• _Exercise details_
Nothing should differ. Repeat every record as written.

■ ■ ■ ■ ■ ■ ■

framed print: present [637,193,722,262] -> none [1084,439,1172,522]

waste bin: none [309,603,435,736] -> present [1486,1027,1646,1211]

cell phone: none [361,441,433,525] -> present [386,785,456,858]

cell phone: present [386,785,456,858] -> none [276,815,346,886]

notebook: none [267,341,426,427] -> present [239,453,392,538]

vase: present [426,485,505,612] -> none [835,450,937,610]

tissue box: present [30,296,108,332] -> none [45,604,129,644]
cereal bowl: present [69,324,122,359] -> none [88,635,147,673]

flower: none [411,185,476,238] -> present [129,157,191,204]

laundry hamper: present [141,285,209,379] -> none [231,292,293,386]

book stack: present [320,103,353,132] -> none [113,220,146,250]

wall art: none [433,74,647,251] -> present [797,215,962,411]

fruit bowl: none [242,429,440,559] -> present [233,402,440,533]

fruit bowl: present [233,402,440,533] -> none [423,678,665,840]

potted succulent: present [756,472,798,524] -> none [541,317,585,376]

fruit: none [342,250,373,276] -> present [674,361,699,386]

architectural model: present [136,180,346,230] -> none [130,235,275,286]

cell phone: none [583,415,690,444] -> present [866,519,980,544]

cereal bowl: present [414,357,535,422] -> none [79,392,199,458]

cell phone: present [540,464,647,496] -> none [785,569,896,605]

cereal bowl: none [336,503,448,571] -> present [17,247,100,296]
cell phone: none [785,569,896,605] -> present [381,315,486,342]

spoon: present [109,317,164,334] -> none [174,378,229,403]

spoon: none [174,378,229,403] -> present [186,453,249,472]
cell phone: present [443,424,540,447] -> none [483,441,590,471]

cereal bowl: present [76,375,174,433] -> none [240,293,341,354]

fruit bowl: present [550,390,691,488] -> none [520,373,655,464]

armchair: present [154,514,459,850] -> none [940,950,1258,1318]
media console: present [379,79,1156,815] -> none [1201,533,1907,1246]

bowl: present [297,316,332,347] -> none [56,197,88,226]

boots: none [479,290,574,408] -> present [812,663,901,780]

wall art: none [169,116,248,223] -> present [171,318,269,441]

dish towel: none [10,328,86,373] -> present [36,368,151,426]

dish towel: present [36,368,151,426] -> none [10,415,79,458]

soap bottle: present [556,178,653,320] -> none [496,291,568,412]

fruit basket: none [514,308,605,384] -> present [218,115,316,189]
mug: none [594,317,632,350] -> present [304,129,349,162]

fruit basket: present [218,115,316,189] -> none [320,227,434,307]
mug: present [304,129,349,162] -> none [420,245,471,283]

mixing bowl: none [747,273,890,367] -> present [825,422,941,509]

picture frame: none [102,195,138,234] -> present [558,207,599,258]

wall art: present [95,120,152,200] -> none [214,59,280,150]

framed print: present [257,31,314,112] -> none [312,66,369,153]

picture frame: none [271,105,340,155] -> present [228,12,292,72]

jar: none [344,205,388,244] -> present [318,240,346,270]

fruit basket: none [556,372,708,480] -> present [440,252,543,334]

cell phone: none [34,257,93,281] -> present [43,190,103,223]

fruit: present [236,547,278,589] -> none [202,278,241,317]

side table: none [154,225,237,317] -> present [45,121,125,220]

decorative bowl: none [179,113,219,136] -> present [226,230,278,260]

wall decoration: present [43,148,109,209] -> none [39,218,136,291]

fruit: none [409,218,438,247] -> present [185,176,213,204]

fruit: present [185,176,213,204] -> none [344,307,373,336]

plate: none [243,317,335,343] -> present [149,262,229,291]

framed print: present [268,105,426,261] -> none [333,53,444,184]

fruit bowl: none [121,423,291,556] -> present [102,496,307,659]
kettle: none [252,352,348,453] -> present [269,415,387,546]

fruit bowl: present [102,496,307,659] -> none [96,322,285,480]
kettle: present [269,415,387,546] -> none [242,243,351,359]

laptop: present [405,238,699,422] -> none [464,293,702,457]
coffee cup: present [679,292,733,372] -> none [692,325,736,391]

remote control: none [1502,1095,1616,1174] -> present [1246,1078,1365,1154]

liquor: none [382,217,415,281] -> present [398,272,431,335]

■ ■ ■ ■ ■ ■ ■

• _Answer area_
framed print: present [637,193,722,262] -> none [1084,439,1172,522]

waste bin: none [309,603,435,736] -> present [1486,1027,1646,1211]

cell phone: none [361,441,433,525] -> present [386,785,456,858]

cell phone: present [386,785,456,858] -> none [276,815,346,886]

notebook: none [267,341,426,427] -> present [239,453,392,538]

vase: present [426,485,505,612] -> none [835,450,937,610]

tissue box: present [30,296,108,332] -> none [45,604,129,644]
cereal bowl: present [69,324,122,359] -> none [88,635,147,673]

flower: none [411,185,476,238] -> present [129,157,191,204]

laundry hamper: present [141,285,209,379] -> none [231,292,293,386]

book stack: present [320,103,353,132] -> none [113,220,146,250]

wall art: none [433,74,647,251] -> present [797,215,962,411]

fruit bowl: none [242,429,440,559] -> present [233,402,440,533]

fruit bowl: present [233,402,440,533] -> none [423,678,665,840]

potted succulent: present [756,472,798,524] -> none [541,317,585,376]

fruit: none [342,250,373,276] -> present [674,361,699,386]

architectural model: present [136,180,346,230] -> none [130,235,275,286]

cell phone: none [583,415,690,444] -> present [866,519,980,544]

cereal bowl: present [414,357,535,422] -> none [79,392,199,458]

cell phone: present [540,464,647,496] -> none [785,569,896,605]

cereal bowl: none [336,503,448,571] -> present [17,247,100,296]
cell phone: none [785,569,896,605] -> present [381,315,486,342]

spoon: present [109,317,164,334] -> none [174,378,229,403]

spoon: none [174,378,229,403] -> present [186,453,249,472]
cell phone: present [443,424,540,447] -> none [483,441,590,471]

cereal bowl: present [76,375,174,433] -> none [240,293,341,354]

fruit bowl: present [550,390,691,488] -> none [520,373,655,464]

armchair: present [154,514,459,850] -> none [940,950,1258,1318]
media console: present [379,79,1156,815] -> none [1201,533,1907,1246]

bowl: present [297,316,332,347] -> none [56,197,88,226]

boots: none [479,290,574,408] -> present [812,663,901,780]

wall art: none [169,116,248,223] -> present [171,318,269,441]

dish towel: none [10,328,86,373] -> present [36,368,151,426]

dish towel: present [36,368,151,426] -> none [10,415,79,458]

soap bottle: present [556,178,653,320] -> none [496,291,568,412]

fruit basket: none [514,308,605,384] -> present [218,115,316,189]
mug: none [594,317,632,350] -> present [304,129,349,162]

fruit basket: present [218,115,316,189] -> none [320,227,434,307]
mug: present [304,129,349,162] -> none [420,245,471,283]

mixing bowl: none [747,273,890,367] -> present [825,422,941,509]

picture frame: none [102,195,138,234] -> present [558,207,599,258]

wall art: present [95,120,152,200] -> none [214,59,280,150]

framed print: present [257,31,314,112] -> none [312,66,369,153]

picture frame: none [271,105,340,155] -> present [228,12,292,72]

jar: none [344,205,388,244] -> present [318,240,346,270]

fruit basket: none [556,372,708,480] -> present [440,252,543,334]

cell phone: none [34,257,93,281] -> present [43,190,103,223]

fruit: present [236,547,278,589] -> none [202,278,241,317]

side table: none [154,225,237,317] -> present [45,121,125,220]

decorative bowl: none [179,113,219,136] -> present [226,230,278,260]

wall decoration: present [43,148,109,209] -> none [39,218,136,291]

fruit: none [409,218,438,247] -> present [185,176,213,204]

fruit: present [185,176,213,204] -> none [344,307,373,336]

plate: none [243,317,335,343] -> present [149,262,229,291]

framed print: present [268,105,426,261] -> none [333,53,444,184]

fruit bowl: none [121,423,291,556] -> present [102,496,307,659]
kettle: none [252,352,348,453] -> present [269,415,387,546]

fruit bowl: present [102,496,307,659] -> none [96,322,285,480]
kettle: present [269,415,387,546] -> none [242,243,351,359]

laptop: present [405,238,699,422] -> none [464,293,702,457]
coffee cup: present [679,292,733,372] -> none [692,325,736,391]

remote control: none [1502,1095,1616,1174] -> present [1246,1078,1365,1154]

liquor: none [382,217,415,281] -> present [398,272,431,335]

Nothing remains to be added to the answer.